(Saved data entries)
******************************

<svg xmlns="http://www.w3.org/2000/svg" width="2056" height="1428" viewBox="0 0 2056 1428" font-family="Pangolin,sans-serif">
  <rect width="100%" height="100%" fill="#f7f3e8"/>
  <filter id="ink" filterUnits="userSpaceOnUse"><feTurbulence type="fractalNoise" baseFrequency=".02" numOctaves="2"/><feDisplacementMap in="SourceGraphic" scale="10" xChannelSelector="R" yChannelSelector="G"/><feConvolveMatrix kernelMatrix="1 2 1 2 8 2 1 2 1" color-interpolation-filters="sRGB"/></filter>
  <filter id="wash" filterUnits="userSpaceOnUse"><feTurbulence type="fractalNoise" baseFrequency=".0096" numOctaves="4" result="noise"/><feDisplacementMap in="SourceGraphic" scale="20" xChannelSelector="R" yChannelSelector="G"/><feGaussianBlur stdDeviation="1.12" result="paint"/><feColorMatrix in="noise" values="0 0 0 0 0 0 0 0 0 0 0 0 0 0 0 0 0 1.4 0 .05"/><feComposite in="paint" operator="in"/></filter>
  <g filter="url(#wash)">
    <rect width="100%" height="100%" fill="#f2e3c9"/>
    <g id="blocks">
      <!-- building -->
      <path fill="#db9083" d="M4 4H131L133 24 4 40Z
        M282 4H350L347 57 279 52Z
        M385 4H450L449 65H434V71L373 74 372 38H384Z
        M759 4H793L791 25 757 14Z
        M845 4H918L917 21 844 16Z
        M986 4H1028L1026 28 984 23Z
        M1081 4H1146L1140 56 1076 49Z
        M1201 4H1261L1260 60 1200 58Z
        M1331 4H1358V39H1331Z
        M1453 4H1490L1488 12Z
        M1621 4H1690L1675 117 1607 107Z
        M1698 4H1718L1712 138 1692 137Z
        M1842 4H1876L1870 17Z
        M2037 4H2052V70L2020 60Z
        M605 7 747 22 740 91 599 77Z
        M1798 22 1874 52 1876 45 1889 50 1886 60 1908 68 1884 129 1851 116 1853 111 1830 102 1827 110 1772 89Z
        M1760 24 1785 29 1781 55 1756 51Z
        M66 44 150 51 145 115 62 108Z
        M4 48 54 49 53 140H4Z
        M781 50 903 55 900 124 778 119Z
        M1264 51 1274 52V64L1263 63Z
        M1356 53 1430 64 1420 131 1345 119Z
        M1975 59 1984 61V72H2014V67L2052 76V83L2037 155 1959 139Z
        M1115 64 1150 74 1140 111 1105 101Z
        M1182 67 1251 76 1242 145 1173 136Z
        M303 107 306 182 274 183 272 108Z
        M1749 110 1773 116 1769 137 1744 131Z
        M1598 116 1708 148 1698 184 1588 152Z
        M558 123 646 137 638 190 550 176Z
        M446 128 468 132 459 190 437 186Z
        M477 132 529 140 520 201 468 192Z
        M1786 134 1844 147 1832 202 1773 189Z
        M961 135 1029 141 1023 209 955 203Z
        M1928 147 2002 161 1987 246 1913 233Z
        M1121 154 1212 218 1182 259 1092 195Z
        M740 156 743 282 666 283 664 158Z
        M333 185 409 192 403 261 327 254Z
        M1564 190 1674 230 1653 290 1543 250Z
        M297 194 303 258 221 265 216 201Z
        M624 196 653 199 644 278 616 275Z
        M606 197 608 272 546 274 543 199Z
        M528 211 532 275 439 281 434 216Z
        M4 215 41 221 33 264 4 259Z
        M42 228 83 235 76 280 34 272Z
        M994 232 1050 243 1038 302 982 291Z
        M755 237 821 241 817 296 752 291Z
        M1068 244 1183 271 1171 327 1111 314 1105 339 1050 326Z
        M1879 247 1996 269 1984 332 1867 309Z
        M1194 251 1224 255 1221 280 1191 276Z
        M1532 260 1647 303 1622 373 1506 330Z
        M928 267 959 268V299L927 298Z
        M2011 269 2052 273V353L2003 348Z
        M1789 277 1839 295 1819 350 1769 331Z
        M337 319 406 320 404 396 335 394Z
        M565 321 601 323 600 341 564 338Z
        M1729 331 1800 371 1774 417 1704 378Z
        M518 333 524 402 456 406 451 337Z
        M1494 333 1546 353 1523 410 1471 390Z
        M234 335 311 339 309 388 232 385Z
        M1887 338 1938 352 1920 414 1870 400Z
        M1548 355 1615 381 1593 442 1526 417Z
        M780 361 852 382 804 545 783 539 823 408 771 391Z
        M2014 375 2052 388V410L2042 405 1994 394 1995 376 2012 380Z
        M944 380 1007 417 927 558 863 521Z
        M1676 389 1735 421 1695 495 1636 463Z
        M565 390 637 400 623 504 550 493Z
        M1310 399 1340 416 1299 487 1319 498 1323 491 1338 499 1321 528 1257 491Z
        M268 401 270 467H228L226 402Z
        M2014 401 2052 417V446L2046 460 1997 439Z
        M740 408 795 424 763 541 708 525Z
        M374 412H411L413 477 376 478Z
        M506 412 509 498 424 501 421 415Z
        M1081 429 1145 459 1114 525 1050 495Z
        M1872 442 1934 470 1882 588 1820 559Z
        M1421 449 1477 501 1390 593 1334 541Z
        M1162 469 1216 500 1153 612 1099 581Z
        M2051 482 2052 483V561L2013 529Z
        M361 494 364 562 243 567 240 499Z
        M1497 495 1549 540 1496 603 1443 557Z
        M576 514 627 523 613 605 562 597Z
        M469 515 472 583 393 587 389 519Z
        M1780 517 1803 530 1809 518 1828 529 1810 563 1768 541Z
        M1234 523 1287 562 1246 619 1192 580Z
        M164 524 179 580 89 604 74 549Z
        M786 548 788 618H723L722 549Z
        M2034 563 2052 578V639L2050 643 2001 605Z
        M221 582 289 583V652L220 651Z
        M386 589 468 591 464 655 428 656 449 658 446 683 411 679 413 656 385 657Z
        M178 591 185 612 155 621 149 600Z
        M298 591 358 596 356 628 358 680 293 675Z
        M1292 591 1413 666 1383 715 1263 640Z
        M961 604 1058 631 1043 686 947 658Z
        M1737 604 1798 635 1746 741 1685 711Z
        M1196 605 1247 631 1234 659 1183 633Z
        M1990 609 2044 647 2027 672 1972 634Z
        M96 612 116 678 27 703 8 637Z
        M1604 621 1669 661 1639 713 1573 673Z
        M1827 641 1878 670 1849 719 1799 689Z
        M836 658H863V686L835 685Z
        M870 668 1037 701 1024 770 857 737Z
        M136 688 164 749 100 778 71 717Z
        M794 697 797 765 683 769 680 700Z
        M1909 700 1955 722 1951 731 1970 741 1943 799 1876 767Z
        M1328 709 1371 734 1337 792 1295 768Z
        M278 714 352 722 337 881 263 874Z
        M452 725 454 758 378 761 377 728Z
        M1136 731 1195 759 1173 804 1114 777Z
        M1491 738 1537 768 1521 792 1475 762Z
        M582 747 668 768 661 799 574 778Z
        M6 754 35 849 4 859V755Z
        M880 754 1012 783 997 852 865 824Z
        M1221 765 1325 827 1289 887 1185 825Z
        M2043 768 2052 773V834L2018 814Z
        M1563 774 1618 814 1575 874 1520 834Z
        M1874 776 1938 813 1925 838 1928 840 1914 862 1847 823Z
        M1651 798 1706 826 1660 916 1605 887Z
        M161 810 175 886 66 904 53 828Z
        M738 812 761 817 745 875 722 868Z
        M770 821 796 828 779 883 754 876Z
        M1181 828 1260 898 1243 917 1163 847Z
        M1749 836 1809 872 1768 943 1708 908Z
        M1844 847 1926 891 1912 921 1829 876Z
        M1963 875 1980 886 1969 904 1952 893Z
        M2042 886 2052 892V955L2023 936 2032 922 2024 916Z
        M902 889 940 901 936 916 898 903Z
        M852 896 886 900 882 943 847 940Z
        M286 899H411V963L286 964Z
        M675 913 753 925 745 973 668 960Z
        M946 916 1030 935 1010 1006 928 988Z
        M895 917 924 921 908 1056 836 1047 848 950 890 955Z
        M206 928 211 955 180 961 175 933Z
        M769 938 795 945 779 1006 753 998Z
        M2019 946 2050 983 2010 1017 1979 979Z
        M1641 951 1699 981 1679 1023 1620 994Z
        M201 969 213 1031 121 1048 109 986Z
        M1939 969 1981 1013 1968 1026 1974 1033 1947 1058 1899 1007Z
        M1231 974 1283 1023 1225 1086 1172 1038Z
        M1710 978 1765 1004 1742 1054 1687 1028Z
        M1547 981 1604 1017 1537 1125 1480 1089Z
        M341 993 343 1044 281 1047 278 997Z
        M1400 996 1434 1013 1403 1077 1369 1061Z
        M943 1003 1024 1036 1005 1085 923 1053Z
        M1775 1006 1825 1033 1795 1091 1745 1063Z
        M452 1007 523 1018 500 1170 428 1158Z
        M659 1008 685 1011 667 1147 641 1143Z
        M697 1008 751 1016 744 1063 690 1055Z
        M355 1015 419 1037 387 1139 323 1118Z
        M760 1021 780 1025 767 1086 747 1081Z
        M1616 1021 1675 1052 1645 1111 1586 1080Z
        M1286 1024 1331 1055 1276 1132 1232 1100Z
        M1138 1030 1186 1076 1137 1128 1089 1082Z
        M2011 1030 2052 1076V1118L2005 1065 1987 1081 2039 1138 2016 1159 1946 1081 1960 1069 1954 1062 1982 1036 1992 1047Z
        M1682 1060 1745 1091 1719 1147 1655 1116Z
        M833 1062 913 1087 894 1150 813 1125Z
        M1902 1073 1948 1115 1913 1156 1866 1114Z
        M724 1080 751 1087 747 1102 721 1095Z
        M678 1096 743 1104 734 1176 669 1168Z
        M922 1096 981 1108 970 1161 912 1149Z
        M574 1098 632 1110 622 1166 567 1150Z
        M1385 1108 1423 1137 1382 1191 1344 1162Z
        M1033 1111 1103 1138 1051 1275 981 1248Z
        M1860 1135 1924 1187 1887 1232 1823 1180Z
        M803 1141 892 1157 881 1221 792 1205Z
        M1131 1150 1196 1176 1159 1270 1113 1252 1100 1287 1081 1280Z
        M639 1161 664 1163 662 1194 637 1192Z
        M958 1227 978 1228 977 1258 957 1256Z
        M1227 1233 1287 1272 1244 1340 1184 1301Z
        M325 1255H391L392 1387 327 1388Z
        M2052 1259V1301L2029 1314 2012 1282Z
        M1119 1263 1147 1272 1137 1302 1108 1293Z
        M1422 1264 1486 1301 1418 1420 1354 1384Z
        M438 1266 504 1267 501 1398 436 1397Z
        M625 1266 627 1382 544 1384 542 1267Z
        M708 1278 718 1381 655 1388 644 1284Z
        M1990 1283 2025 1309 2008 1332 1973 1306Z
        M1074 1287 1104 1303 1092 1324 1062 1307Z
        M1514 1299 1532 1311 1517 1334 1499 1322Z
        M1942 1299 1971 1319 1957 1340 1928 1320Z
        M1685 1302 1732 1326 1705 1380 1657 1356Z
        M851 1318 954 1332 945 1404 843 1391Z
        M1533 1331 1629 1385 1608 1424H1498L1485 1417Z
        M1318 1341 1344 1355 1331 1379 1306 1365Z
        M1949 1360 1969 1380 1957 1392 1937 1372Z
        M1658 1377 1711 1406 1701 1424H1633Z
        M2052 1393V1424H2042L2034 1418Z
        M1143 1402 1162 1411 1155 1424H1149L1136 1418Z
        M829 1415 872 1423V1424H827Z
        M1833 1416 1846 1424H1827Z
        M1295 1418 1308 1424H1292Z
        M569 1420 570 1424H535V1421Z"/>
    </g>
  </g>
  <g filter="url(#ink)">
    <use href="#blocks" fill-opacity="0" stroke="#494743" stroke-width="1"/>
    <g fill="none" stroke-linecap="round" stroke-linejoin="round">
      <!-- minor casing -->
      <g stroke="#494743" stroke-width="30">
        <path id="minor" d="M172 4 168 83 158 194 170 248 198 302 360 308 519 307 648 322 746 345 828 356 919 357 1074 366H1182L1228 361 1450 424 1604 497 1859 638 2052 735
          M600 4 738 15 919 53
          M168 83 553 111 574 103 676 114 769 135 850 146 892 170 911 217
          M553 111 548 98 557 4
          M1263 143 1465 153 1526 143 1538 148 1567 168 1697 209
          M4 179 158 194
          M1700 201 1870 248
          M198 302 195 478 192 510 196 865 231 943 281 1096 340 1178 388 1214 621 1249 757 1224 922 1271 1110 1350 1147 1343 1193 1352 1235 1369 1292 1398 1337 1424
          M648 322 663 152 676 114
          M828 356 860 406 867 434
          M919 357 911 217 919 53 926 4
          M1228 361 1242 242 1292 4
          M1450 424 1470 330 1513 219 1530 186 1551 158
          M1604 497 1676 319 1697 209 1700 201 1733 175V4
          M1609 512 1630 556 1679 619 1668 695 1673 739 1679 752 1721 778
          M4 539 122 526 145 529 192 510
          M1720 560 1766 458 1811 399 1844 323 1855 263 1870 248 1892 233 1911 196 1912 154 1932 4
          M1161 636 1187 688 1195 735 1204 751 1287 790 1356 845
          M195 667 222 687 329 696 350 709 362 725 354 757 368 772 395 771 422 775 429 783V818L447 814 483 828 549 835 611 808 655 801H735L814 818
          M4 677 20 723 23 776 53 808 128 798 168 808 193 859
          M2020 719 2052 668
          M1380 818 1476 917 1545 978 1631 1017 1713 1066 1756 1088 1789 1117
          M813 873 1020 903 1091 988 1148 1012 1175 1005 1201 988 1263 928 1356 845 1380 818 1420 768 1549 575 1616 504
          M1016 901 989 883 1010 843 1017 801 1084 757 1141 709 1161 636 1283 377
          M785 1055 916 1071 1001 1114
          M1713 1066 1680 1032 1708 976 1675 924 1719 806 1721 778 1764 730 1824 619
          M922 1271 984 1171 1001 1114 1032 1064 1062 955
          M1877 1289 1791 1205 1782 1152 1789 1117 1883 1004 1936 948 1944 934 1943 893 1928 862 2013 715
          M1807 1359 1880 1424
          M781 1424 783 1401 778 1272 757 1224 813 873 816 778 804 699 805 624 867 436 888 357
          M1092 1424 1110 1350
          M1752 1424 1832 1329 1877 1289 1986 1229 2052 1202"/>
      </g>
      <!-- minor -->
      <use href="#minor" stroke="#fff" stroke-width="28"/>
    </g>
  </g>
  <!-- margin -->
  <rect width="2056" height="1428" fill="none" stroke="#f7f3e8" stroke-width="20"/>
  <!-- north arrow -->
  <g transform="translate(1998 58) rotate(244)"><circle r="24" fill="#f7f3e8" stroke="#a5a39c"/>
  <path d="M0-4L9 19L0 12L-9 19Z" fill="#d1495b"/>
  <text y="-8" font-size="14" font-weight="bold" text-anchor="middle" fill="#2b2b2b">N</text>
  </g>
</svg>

******************************

> _REQUIREMENT_
Set down, exactly as they appear above, all lines from the one that has "M565 390 637 400 623 504 550 493Z" down to the one that has "M1874 776 1938", including those two and no others.

> _REPLY_
        M565 390 637 400 623 504 550 493Z
        M1310 399 1340 416 1299 487 1319 498 1323 491 1338 499 1321 528 1257 491Z
        M268 401 270 467H228L226 402Z
        M2014 401 2052 417V446L2046 460 1997 439Z
        M740 408 795 424 763 541 708 525Z
        M374 412H411L413 477 376 478Z
        M506 412 509 498 424 501 421 415Z
        M1081 429 1145 459 1114 525 1050 495Z
        M1872 442 1934 470 1882 588 1820 559Z
        M1421 449 1477 501 1390 593 1334 541Z
        M1162 469 1216 500 1153 612 1099 581Z
        M2051 482 2052 483V561L2013 529Z
        M361 494 364 562 243 567 240 499Z
        M1497 495 1549 540 1496 603 1443 557Z
        M576 514 627 523 613 605 562 597Z
        M469 515 472 583 393 587 389 519Z
        M1780 517 1803 530 1809 518 1828 529 1810 563 1768 541Z
        M1234 523 1287 562 1246 619 1192 580Z
        M164 524 179 580 89 604 74 549Z
        M786 548 788 618H723L722 549Z
        M2034 563 2052 578V639L2050 643 2001 605Z
        M221 582 289 583V652L220 651Z
        M386 589 468 591 464 655 428 656 449 658 446 683 411 679 413 656 385 657Z
        M178 591 185 612 155 621 149 600Z
        M298 591 358 596 356 628 358 680 293 675Z
        M1292 591 1413 666 1383 715 1263 640Z
        M961 604 1058 631 1043 686 947 658Z
        M1737 604 1798 635 1746 741 1685 711Z
        M1196 605 1247 631 1234 659 1183 633Z
        M1990 609 2044 647 2027 672 1972 634Z
        M96 612 116 678 27 703 8 637Z
        M1604 621 1669 661 1639 713 1573 673Z
        M1827 641 1878 670 1849 719 1799 689Z
        M836 658H863V686L835 685Z
        M870 668 1037 701 1024 770 857 737Z
        M136 688 164 749 100 778 71 717Z
        M794 697 797 765 683 769 680 700Z
        M1909 700 1955 722 1951 731 1970 741 1943 799 1876 767Z
        M1328 709 1371 734 1337 792 1295 768Z
        M278 714 352 722 337 881 263 874Z
        M452 725 454 758 378 761 377 728Z
        M1136 731 1195 759 1173 804 1114 777Z
        M1491 738 1537 768 1521 792 1475 762Z
        M582 747 668 768 661 799 574 778Z
        M6 754 35 849 4 859V755Z
        M880 754 1012 783 997 852 865 824Z
        M1221 765 1325 827 1289 887 1185 825Z
        M2043 768 2052 773V834L2018 814Z
        M1563 774 1618 814 1575 874 1520 834Z
        M1874 776 1938 813 1925 838 1928 840 1914 862 1847 823Z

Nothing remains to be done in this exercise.